The University of Texas at Austin   School of Law

Green Doors and the Kirwan Institute for the Study of Race and Ethnicity Release Report on the Geographic Footprint of Opportunity

Blacks & Latinos more than Twice as Likely as Anglos to live in low opportunity, high poverty Austin neighborhoods, according to the just released “The Geography of Opportunity in Austin and How It Is Changing” report

Green Doors and the Kirwan Institute for the Study of Race and Ethnicity have released The Geography of Opportunity in Austin and How It Is Changing, an in-depth analysis of the geographic footprint of opportunity, or the lack thereof, in our community in terms of education, housing, economics, health, and environment.

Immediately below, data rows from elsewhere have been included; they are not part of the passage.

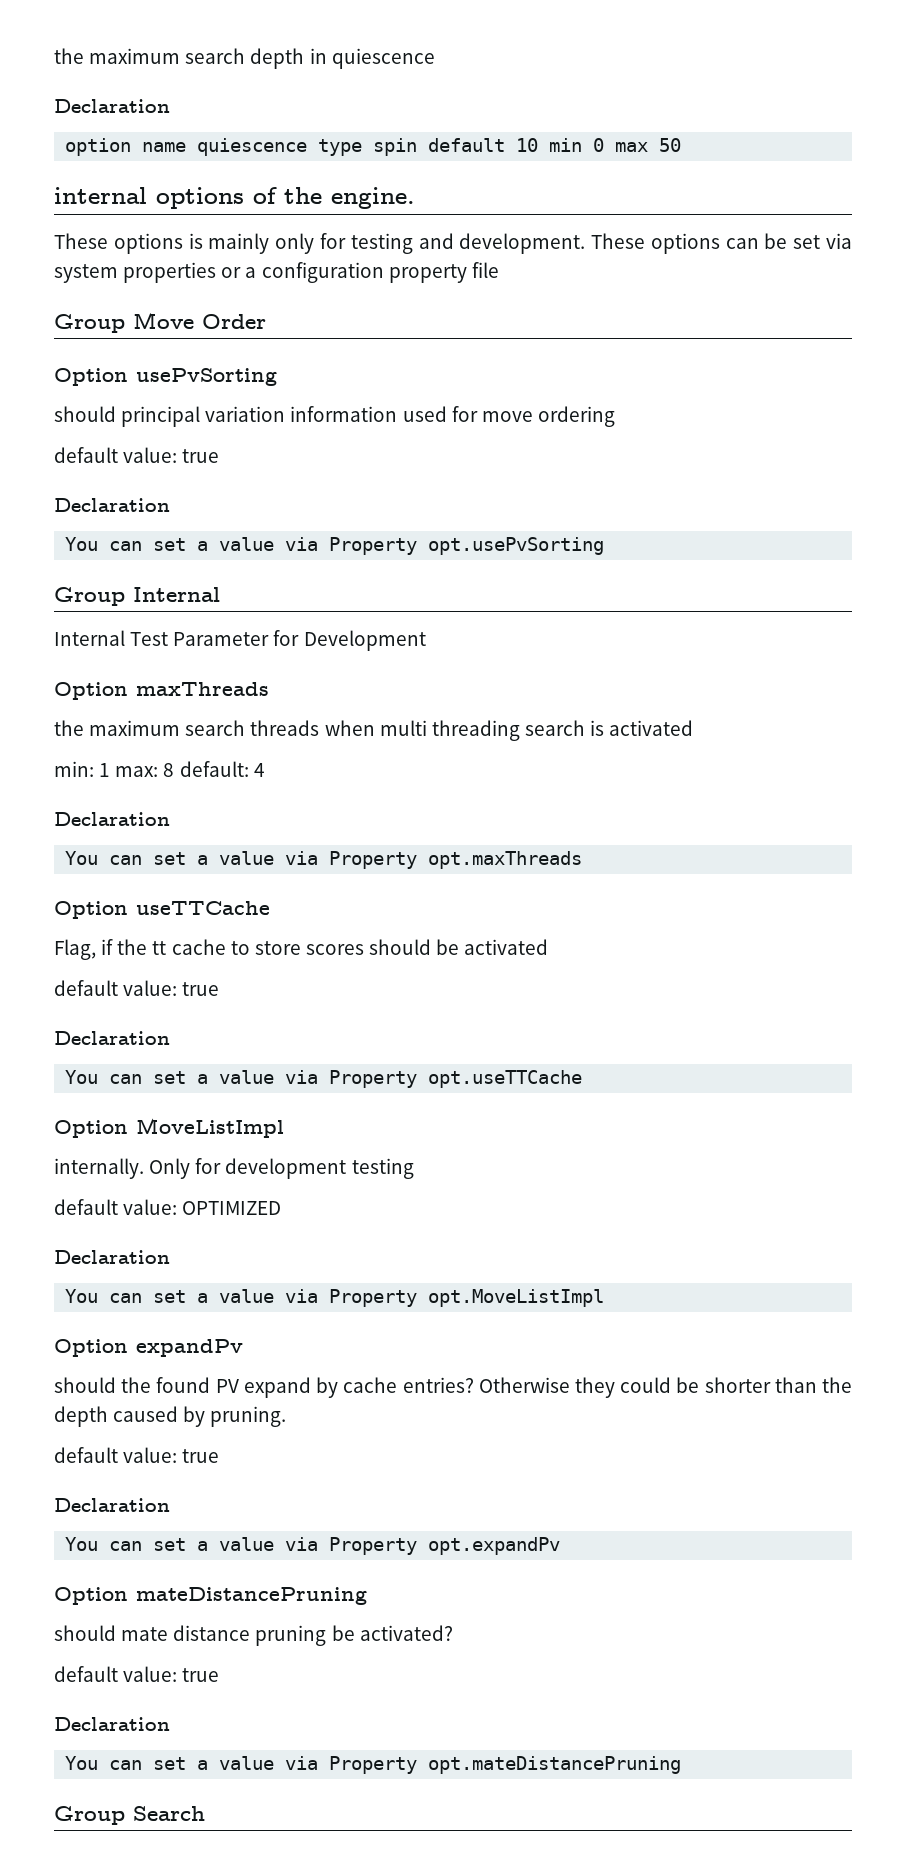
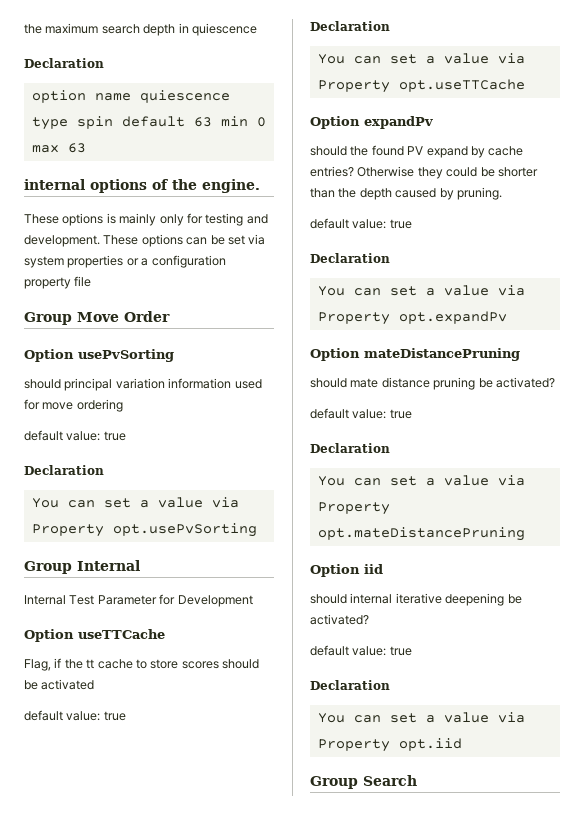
[516,138,539,152] 10 -> [193,117,212,127] 63
[659,138,682,152] 50 -> [67,143,86,153] 63
[54,682,269,700] [54,720,694,741] [54,761,265,777] [54,812,170,826] [65,851,583,869] // Option maxThreads // the maximum search threads when multi threading search is activated // min: 1 max: 8 default: 4 // Declaration // You can set a value via Property opt.maxThreads -> (253, 601) none
[54,1118,284,1138] [54,1158,414,1179] [54,1199,282,1215] [54,1250,170,1264] [65,1289,605,1307] // Option MoveListImpl // internally. Only for development testing // default value: OPTIMIZED // Declaration // You can set a value via Property opt.MoveListImpl -> (525, 85) none
(682, 1765) none -> [310,564,383,577] [310,593,522,606] [310,614,369,625] [310,645,412,656] [310,680,390,690] [317,712,525,723] [317,738,462,752] // Option iid // should internal iterative deepening be activated? // default value: true // Declaration // You can set a value via Property opt.iid

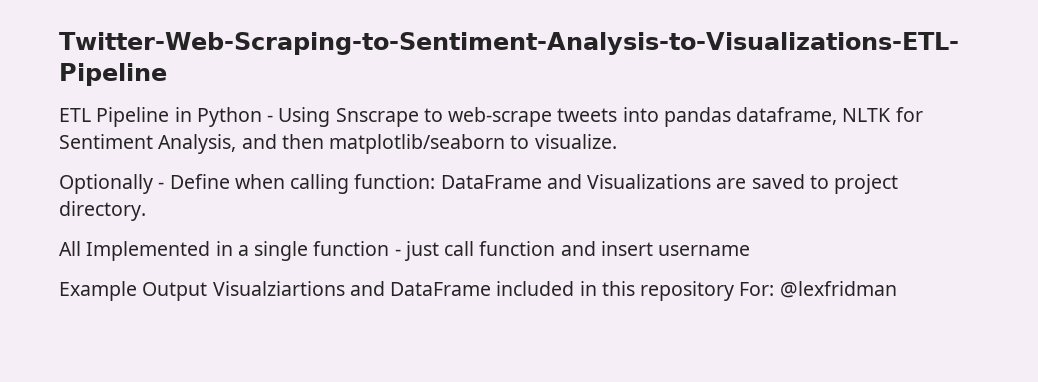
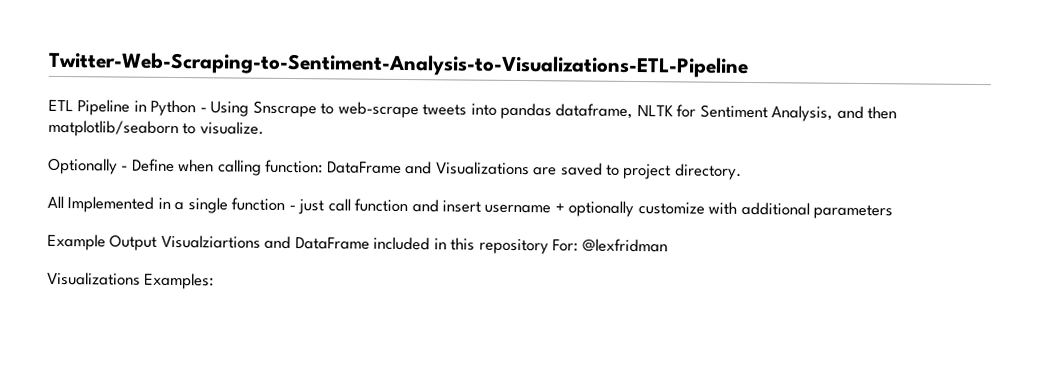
(751, 250) none -> [554,200,894,220] + optionally customize with additional parameters
(897, 289) none -> [47,271,215,290] // Visualizations Examples:

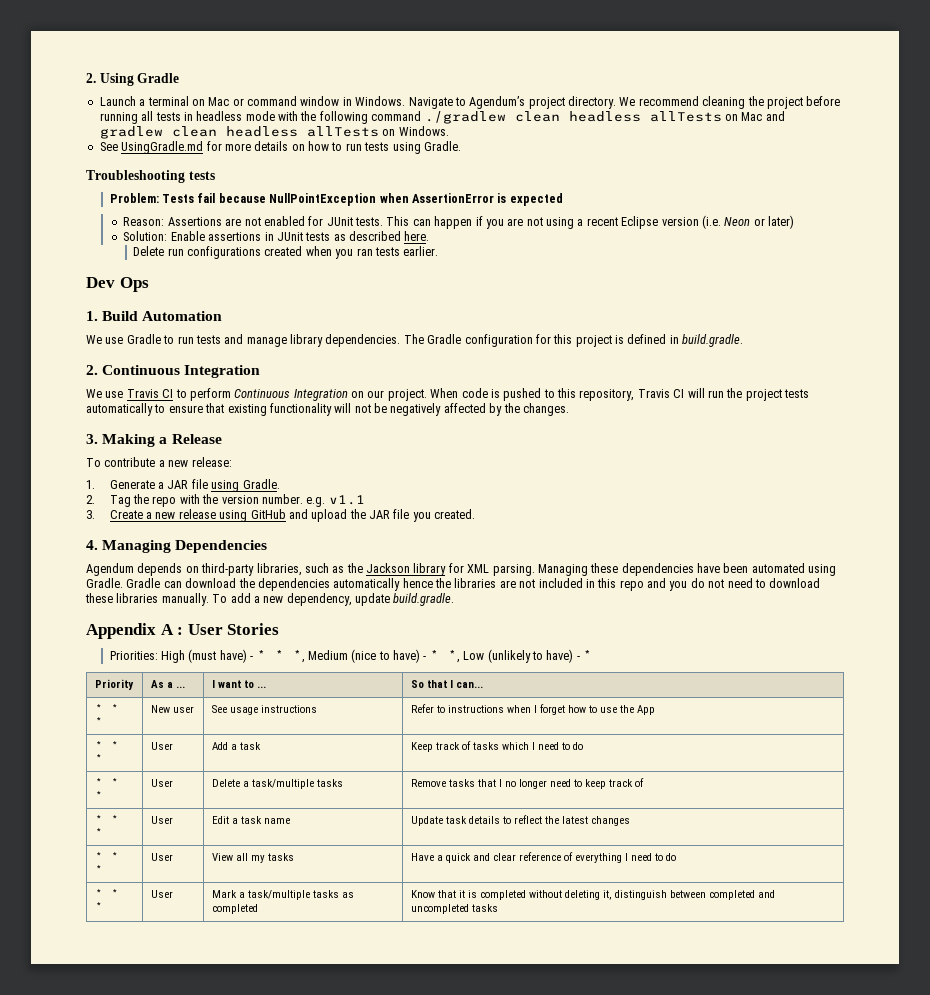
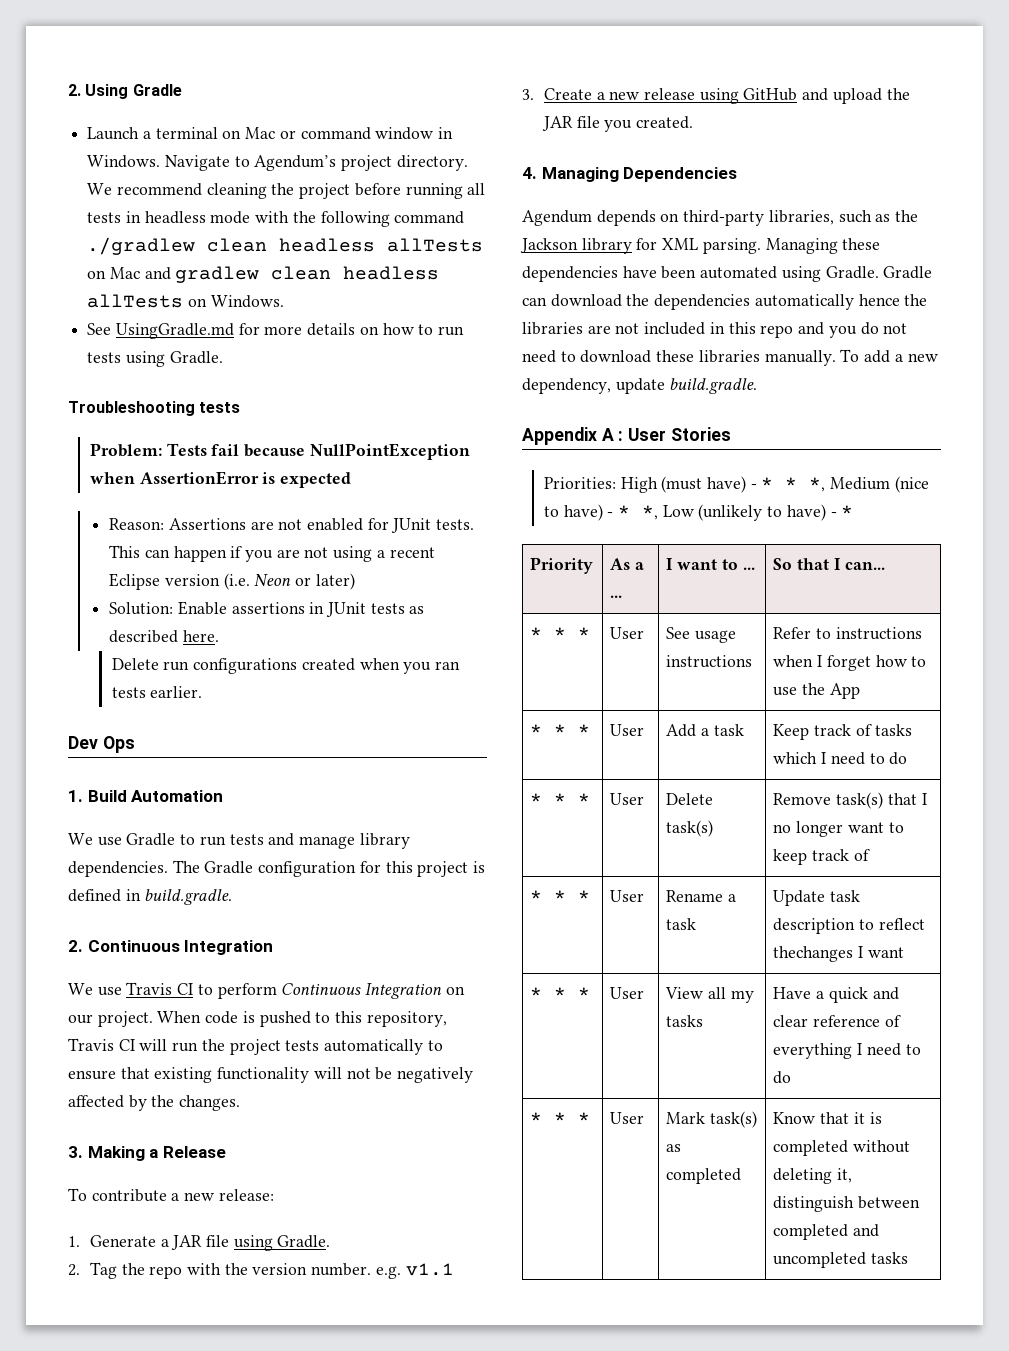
[150,705,194,713] New user -> [610,627,645,639] User
[242,779,343,789] a task/multiple tasks -> [666,820,714,837] task(s)
[448,779,475,787] tasks -> [836,792,884,809] task(s)
[549,779,571,787] need -> [847,822,884,833] want
[211,816,290,824] Edit a task name -> [666,890,737,902] [666,918,697,930] Rename a task
[468,816,500,824] details -> [773,918,856,934] description
[544,816,630,826] the latest changes -> [773,946,904,962] thechanges I want
[238,890,339,900] a task/multiple tasks -> [710,1111,758,1128] task(s)

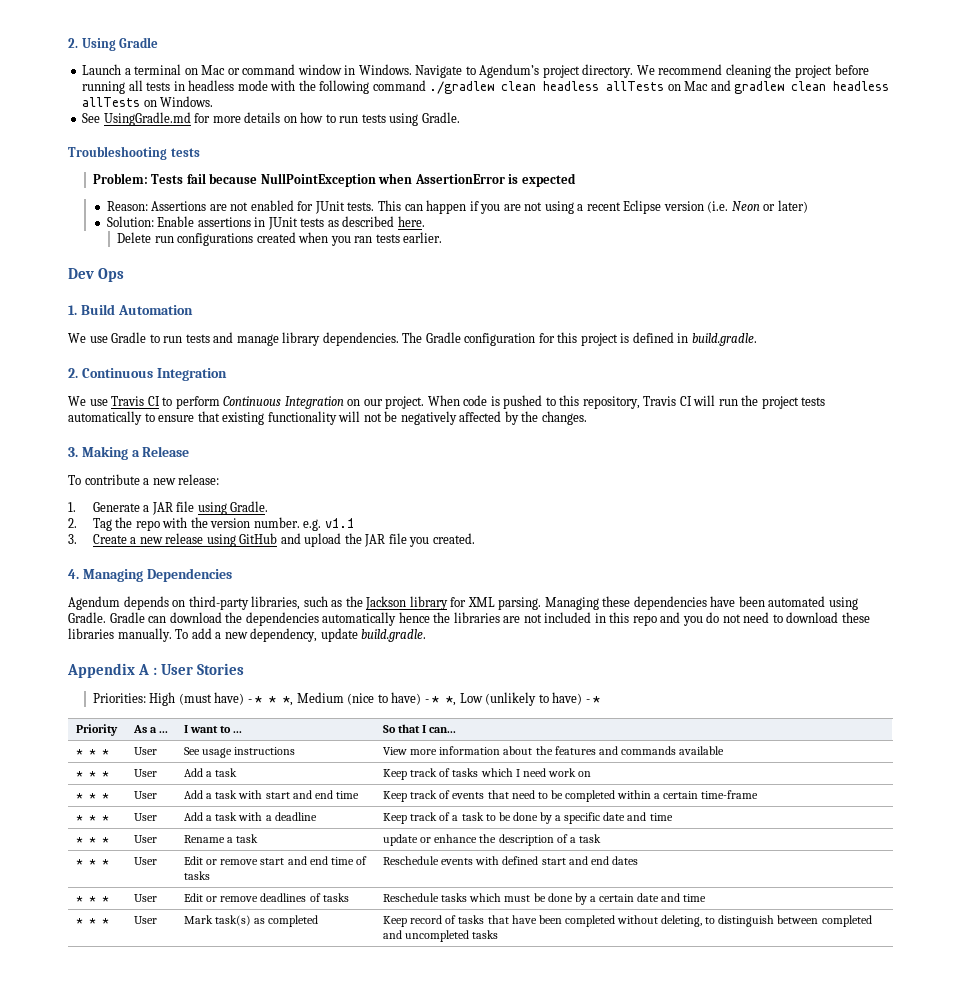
[773,627,922,640] [773,655,927,671] [773,683,860,699] Refer to instructions when I forget how to use the App -> [383,746,724,755] View more information about the features and commands available
[869,752,908,765] [530,793,591,805] [610,793,645,805] [666,793,714,805] [666,820,714,837] [773,792,927,809] [773,821,904,837] [773,849,870,865] to do // * * * | User | Delete task(s) | Remove task(s) that I no longer want to keep track of -> [547,768,591,777] [76,793,110,799] [134,791,158,799] [184,790,359,799] [383,790,759,802] [76,815,110,821] [134,813,158,821] [184,812,317,821] [383,812,673,824] work on // * * * | User | Add a task with start and end time | Keep track of events that need to be completed within a certain time-frame // * * * | User | Add a task with a deadline | Keep track of a task to be done by a specific date and time
[773,890,861,906] [773,918,925,934] [773,946,904,962] [530,987,591,999] [610,987,645,999] [665,987,754,1003] [666,1015,704,1027] [773,987,899,1003] [773,1015,901,1027] [773,1043,921,1059] [773,1071,792,1084] Update task description to reflect thechanges I want // * * * | User | View all my tasks | Have a quick and clear reference of everything I need to do -> [383,834,601,846] [76,859,110,865] [134,857,158,865] [184,856,367,865] [184,871,211,880] [383,856,638,865] [76,896,110,902] [134,894,158,902] [184,893,349,902] [383,893,707,905] update or enhance the description of a task // * * * | User | Edit or remove start and end time of tasks | Reschedule events with defined start and end dates // * * * | User | Edit or remove deadlines of tasks | Reschedule tasks which must be done by a certain date and time
[773,1112,882,1124] [773,1140,911,1156] [773,1168,853,1184] Know that it is completed without deleting it, -> [383,915,716,927] Keep record of tasks that have been completed without deleting, to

Despite the robust socio-economic growth of the greater Austin area, all boats are not rising.  The Austin metro area is becoming more and more a tale of two cities – the Haves and Haves Not A Lot at All.  Key findings from the analysis include:

  • Strong Negative Correlation between Race & Opportunity.  African Americans and Latinos are geographically isolated from higher opportunity neighborhoods in the Austin area.  59% and 62% of African Americans and Latinos, respectively, live in low opportunity neighborhoods in the Austin area, compared to only 26% of Anglos.  In short, African Americans and Latinos are more than twice as likely as Anglos to live in low opportunity neighborhoods.
  • Latinos Segregated from Opportunity.  Latinos, the largest minority population in the region (31% of the population), are highly concentrated in neighborhoods of low opportunity (62% of Latino households vs.26% of white households).  This is especially acute for Latino children throughout the region and educational opportunity.  63% of Latino children attend schools in low educational opportunity neighborhoods vs. 20% of white children.
  • Affordable Housing Highly Concentrated in Low Opportunity Neighborhoods.  The vast majority (79%) of subsidized affordable housing is located in low opportunity neighborhoods.  And only 8% of subsidized affordable housing is located in high opportunity neighborhoods.

The full report provides a detailed description of the opportunity mapping methodology and data sources, as well as additional opportunity analysis.  It also contains opportunity maps demonstrate visually the stark divide in opportunities for different groups of people in our community.